“Hundreds” of people who believed they were transgender want to return to their birth sex, according to the founder of Britain’s new Detransition Advocacy Network.
28-year-old Charlie Evans, who lived as a male for almost ten years after transitioning in her teens, told Sky News that she had been contacted by “hundreds” of trans people who, like her, came to regret their decision.
“I’m in communication with 19 and 20-year-olds who have had full gender reassignment surgery who wish they hadn’t, and their dysphoria hasn’t been relieved, they don’t feel better for it,” she told the broadcaster.
“They don’t know what their options are now.”
Ms Evans suggested that the trans people who contacted her with regrets tended to be “around their mid-20s, they’re mostly female and mostly same-sex attracted, and often autistic as well.”
This follows the publication of Boston University research which showed that some 78 per cent of people identifying as trans, non-binary, or “genderqueer” meet the criteria for one or more mental disorders.
Most concerning for Ms Evans, however, is the fact that there appears to be no support network to speak of for people who wish to “detransition”, with one biological woman who approached her saying she had “felt shunned by the LGBT community for being a traitor” when it became known that she wished to return to her birth sex.
To that end, Ms Evans founded the Detransition Advocacy Network, which will hold its first meeting in the Northern city of Manchester towards the end of October.

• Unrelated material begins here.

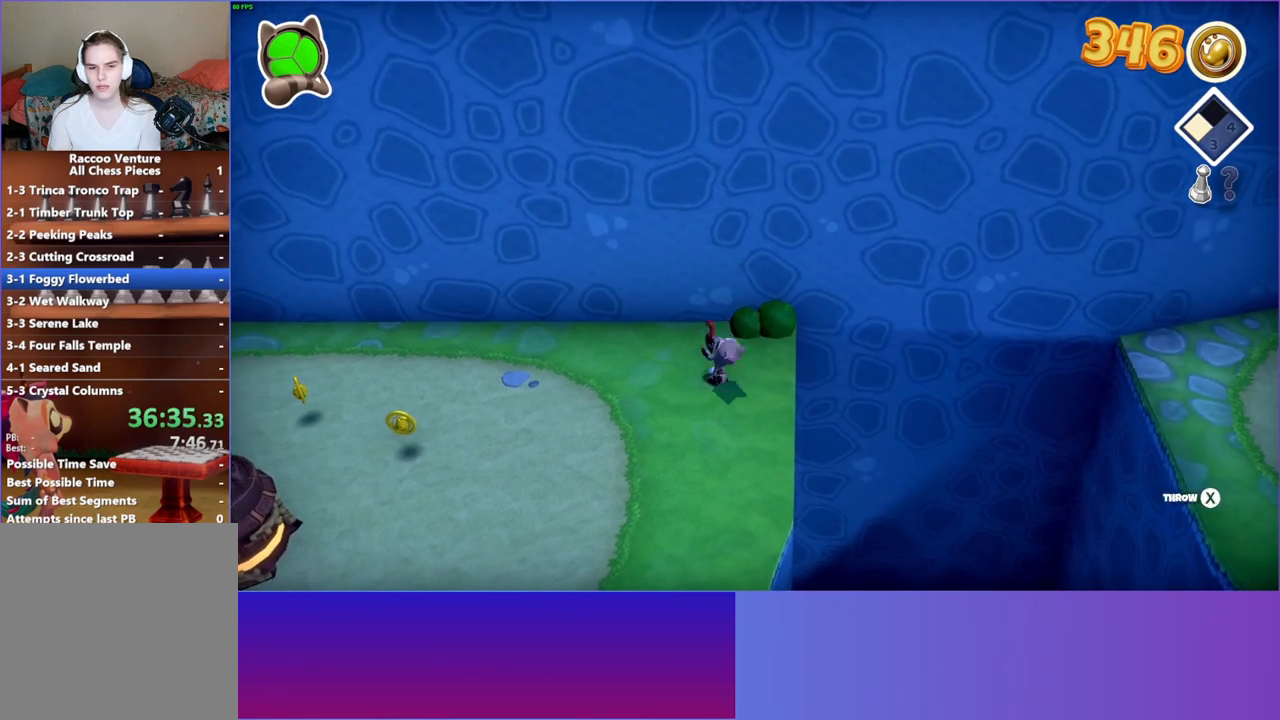
{"buttons": ["X"], "left_stick": "left", "right_stick": "center", "events": [[383, "X", "down"]]}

Sky’s rare examination of transgender people who come to regret transitioning follows an employment tribunal ruling that the Government’s Department for Work and Pensions (DWP) was within its rights to fire a Christian doctor who said he would not “call any 6ft tall bearded man madam”.
The court ruled that Dr David Mackereth’s belief that “God created man in His own image; in the image of God He created him; male and female” was “incompatible with human dignity” and therefore not covered by the Equality Act — used by many religious and cultural minorities to defy attempts to make their behaviour conform to British social norms — or the limited free speech protections which exist in the United Kingdom.